__Goal of the exercise__
Below are records to repeat exactly; do not include any pictures.
-*-
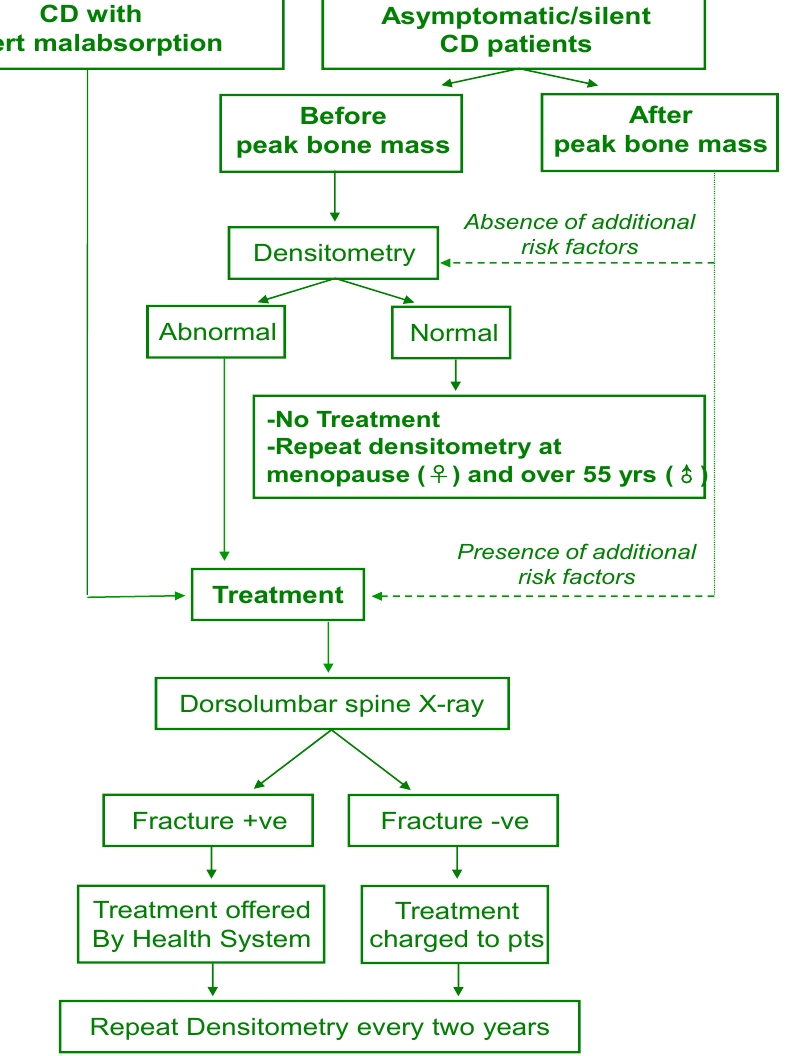
Figure 1. Diagnostic and therapeutic approach to CD patients without a previous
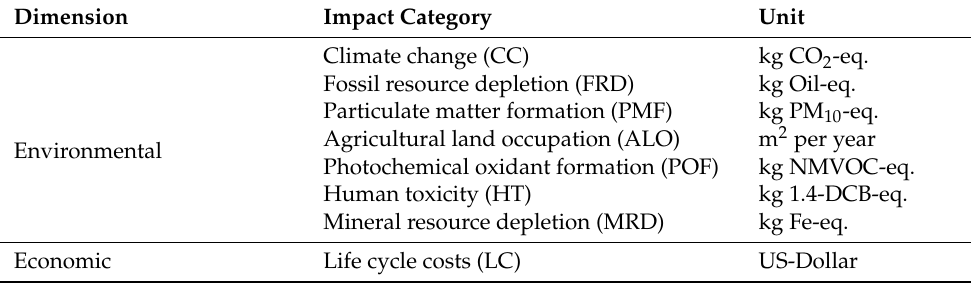
Table 2. Environmental and economic impact categories.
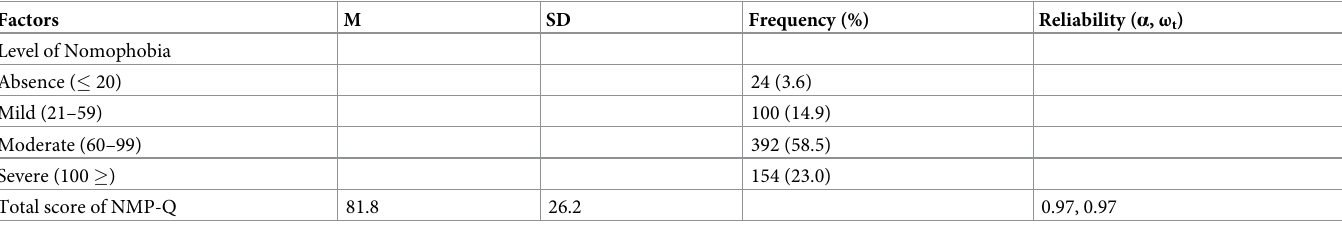
Table 3. Descriptive statistics of the levels of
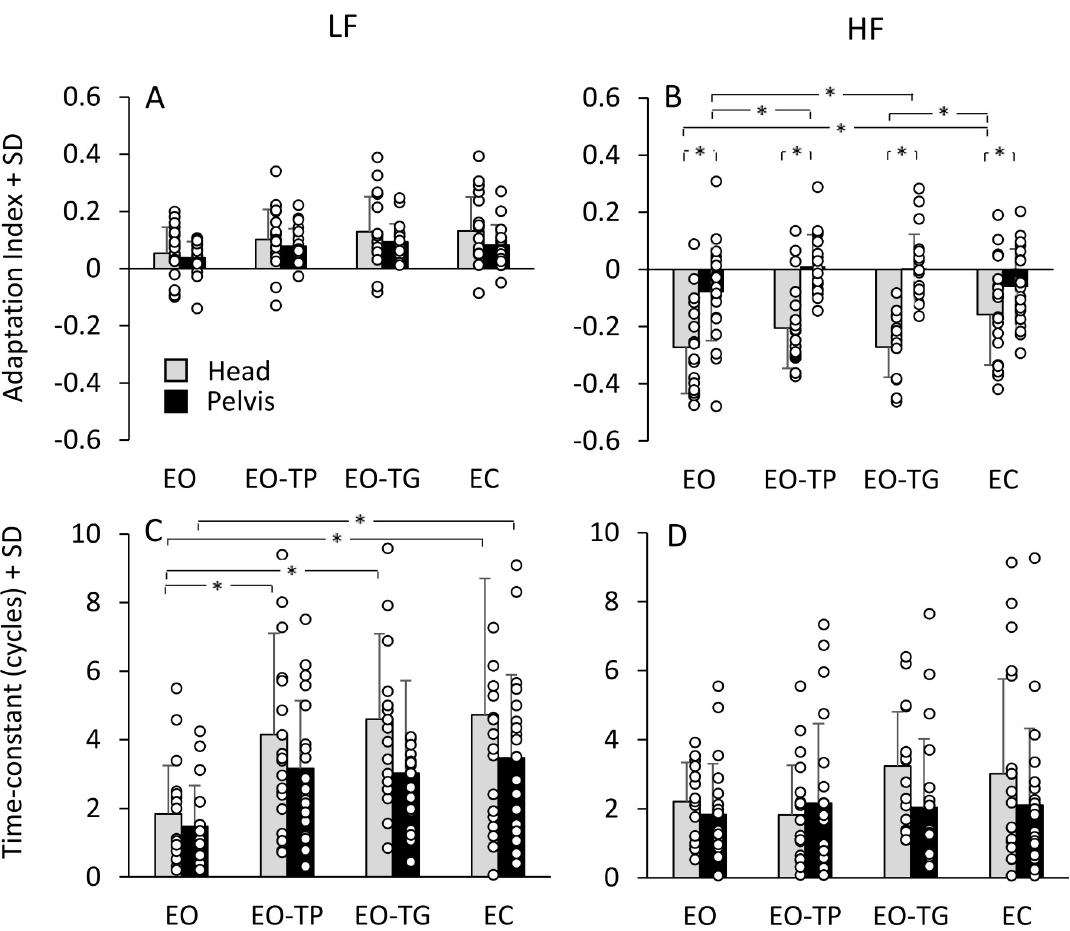
Fig 5. Parameters of the adaptation process. A and B: mean adaptation indices calculated for each visual condition under LF (A) and HF (B). Value of AI near zero indicate that the amount of adaptation is modest. This occurs when the value of the PP displacements at end of the translation cycles of the platform are similar to the PP displacement at the beginning of the platform translation. Positive values of AI indicate that the data showed an increasing exponential trend as a function of the subsequent translation cycles, while negative AI values were associated to a decreasing exponential trend. C and D: mean time-constants calculated by fitting an exponential curve to the PP displacement data over cycles for LF (C) and HF (D). Grey bars refer to head, black bars refer to pelvis. The white dots superimposed to the bars are the values of the AI and of the time-constant of each subject. Asterisks indicate significant difference (p < 0.05).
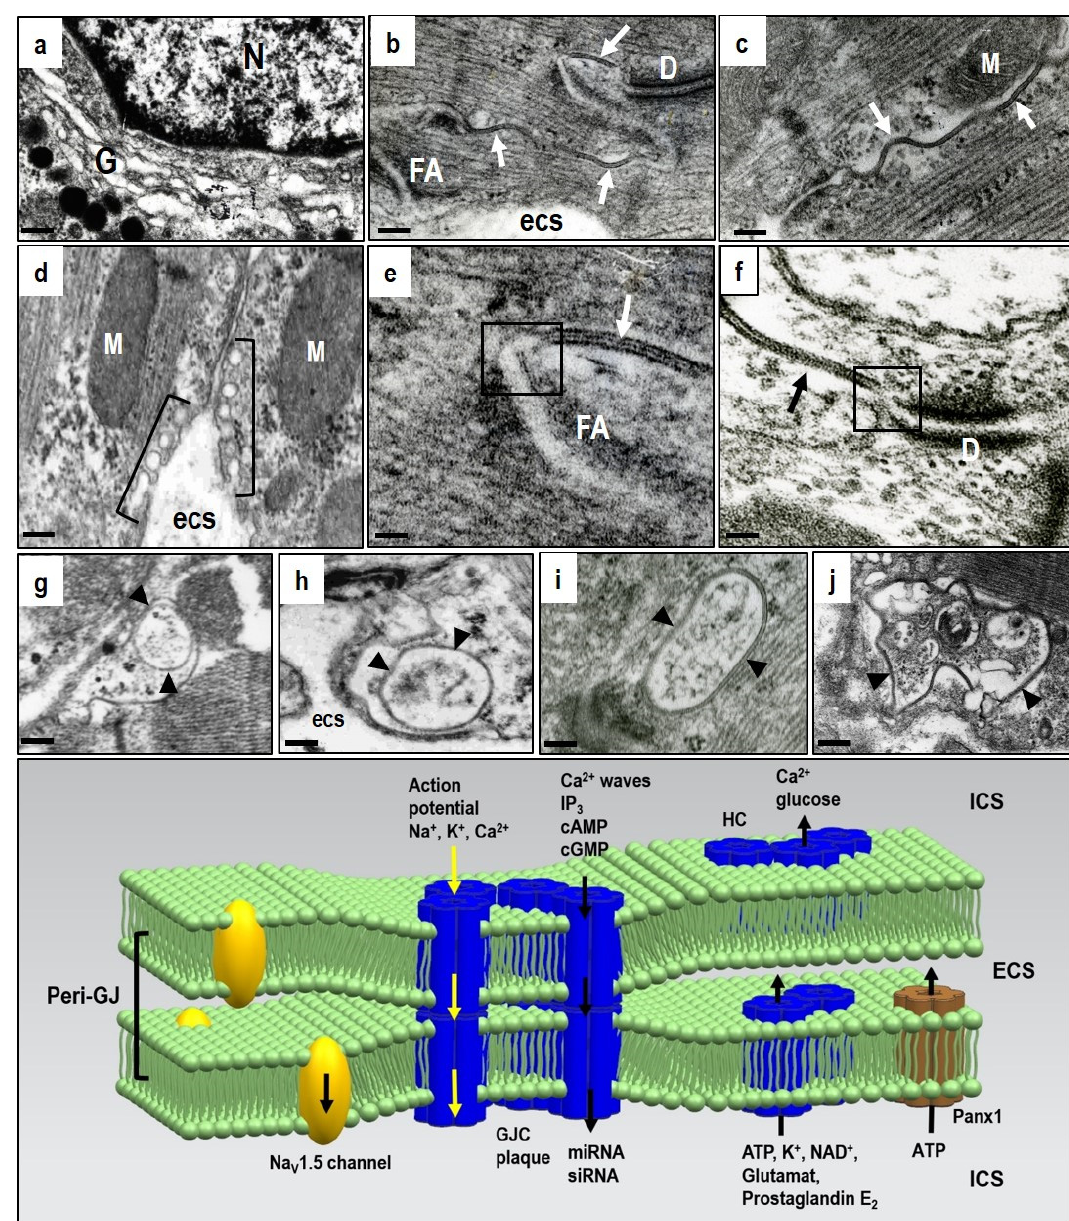
Figure 1. Electron microscopic images of the adult rat heart cardiomyocytes showing structures hosting Cx43. ( a )—Golgi compartment in which Cx43 is oligomerized to HCs; ( b – d )—post-Golgi HCs underwent targeted delivery to the particular membrane-subdomains, i.e., caveolae/rafts and gap junctions, close apposition of neighboring cardiomyocytes, which consist of paired HCs forming gap junction channels (GJCs). Gap junction plaques (arrows) are prevalent at the intercalated disc ( b ) and scarce at the lateral sides of the cardiomyocytes ( c ), while caveolae/rafts (brackets) are abundant at the lateral membranes ( d ). Peri-junctional plasma membranes (boxes in ( e , f )) contain undocked HCs and Panx1 channels. The internalization of gap junctions into annular profiles (arrowheads in ( g – j )) precedes degradation of HCs via proteasomal and lysosomal pathways. Abbreviations: G—Golgi compartment, N—nucleus, D—adhesive junction, desmosome, FA—fascia adherent junction, M—mitochondria, esc—extracellular space, scale bar—0.1 micrometer. The diagram demonstrates the putative topology of GJCs at the gap junction plaque, HCs and Panx1 and also the Na V 1.5 channels at the peri-junctional membranes together with transmitted ions and molecules; ICS—intracellular space, ECS—extracellular space. Tribulova, unpublished representative electron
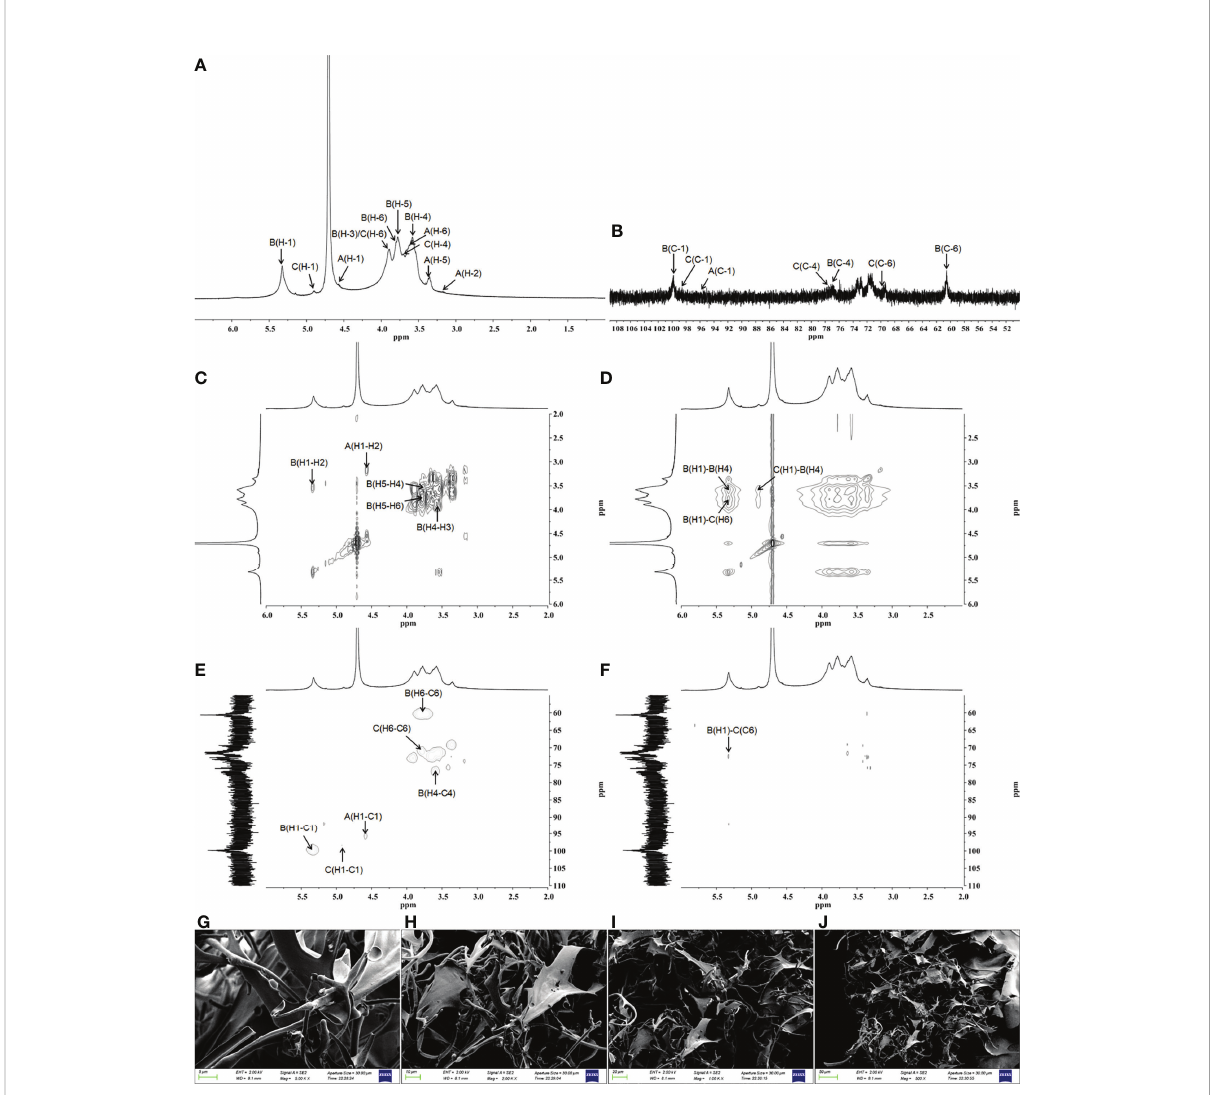
FIGURE 2 Structural characterization of GFPA via NMR and SEM. The structure of GFPA was analyzed by (A) 1 H-NMR, (B) 13 C-NMR, (C) COSY, (D) NOESY, (E) HSQC and (F) HMBC. The morphology of GFPA was evaluated by SEM at (G) 5,000×, scale bar: 5 m m; (H) 2,000×, scale bar: 10 m m; (I)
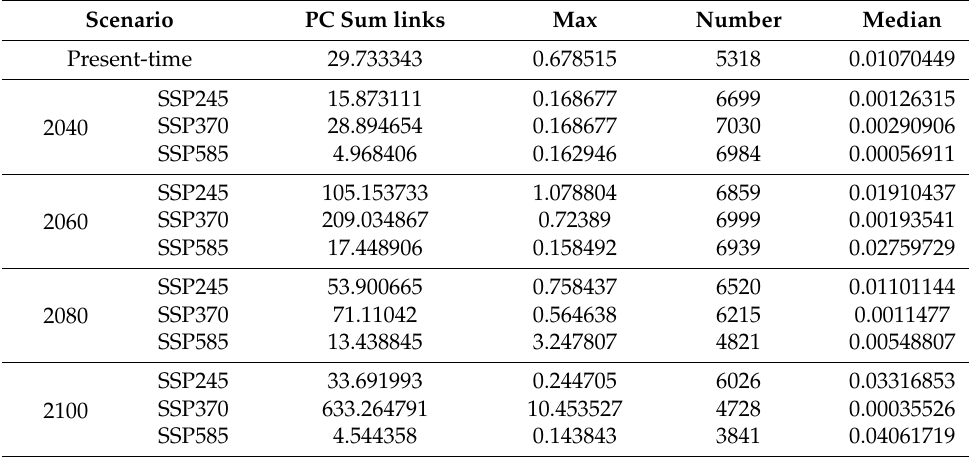
Table 4. Variation in the importance of connectors with the 60–100%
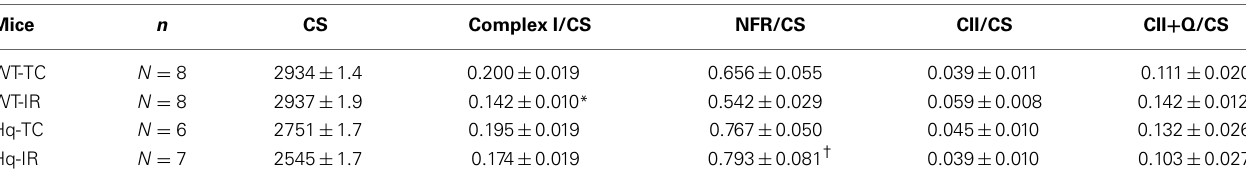
Table 2 | The enzyme activities of Complex I and II in wild type and Hq mitochondria with and without IR. Mice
-*-
__Answer to the problem__
Figure 1. Diagnostic and therapeutic approach to CD patients without a previous
Table 2. Environmental and economic impact categories.
Table 3. Descriptive statistics of the levels of
Fig 5. Parameters of the adaptation process. A and B: mean adaptation indices calculated for each visual condition under LF (A) and HF (B). Value of AI near zero indicate that the amount of adaptation is modest. This occurs when the value of the PP displacements at end of the translation cycles of the platform are similar to the PP displacement at the beginning of the platform translation. Positive values of AI indicate that the data showed an increasing exponential trend as a function of the subsequent translation cycles, while negative AI values were associated to a decreasing exponential trend. C and D: mean time-constants calculated by fitting an exponential curve to the PP displacement data over cycles for LF (C) and HF (D). Grey bars refer to head, black bars refer to pelvis. The white dots superimposed to the bars are the values of the AI and of the time-constant of each subject. Asterisks indicate significant difference (p < 0.05).
Figure 1. Electron microscopic images of the adult rat heart cardiomyocytes showing structures hosting Cx43. ( a )—Golgi compartment in which Cx43 is oligomerized to HCs; ( b – d )—post-Golgi HCs underwent targeted delivery to the particular membrane-subdomains, i.e., caveolae/rafts and gap junctions, close apposition of neighboring cardiomyocytes, which consist of paired HCs forming gap junction channels (GJCs). Gap junction plaques (arrows) are prevalent at the intercalated disc ( b ) and scarce at the lateral sides of the cardiomyocytes ( c ), while caveolae/rafts (brackets) are abundant at the lateral membranes ( d ). Peri-junctional plasma membranes (boxes in ( e , f )) contain undocked HCs and Panx1 channels. The internalization of gap junctions into annular profiles (arrowheads in ( g – j )) precedes degradation of HCs via proteasomal and lysosomal pathways. Abbreviations: G—Golgi compartment, N—nucleus, D—adhesive junction, desmosome, FA—fascia adherent junction, M—mitochondria, esc—extracellular space, scale bar—0.1 micrometer. The diagram demonstrates the putative topology of GJCs at the gap junction plaque, HCs and Panx1 and also the Na V 1.5 channels at the peri-junctional membranes together with transmitted ions and molecules; ICS—intracellular space, ECS—extracellular space. Tribulova, unpublished representative electron
FIGURE 2 Structural characterization of GFPA via NMR and SEM. The structure of GFPA was analyzed by (A) 1 H-NMR, (B) 13 C-NMR, (C) COSY, (D) NOESY, (E) HSQC and (F) HMBC. The morphology of GFPA was evaluated by SEM at (G) 5,000×, scale bar: 5 m m; (H) 2,000×, scale bar: 10 m m; (I)
Table 4. Variation in the importance of connectors with the 60–100%
Table 2 | The enzyme activities of Complex I and II in wild type and Hq mitochondria with and without IR. Mice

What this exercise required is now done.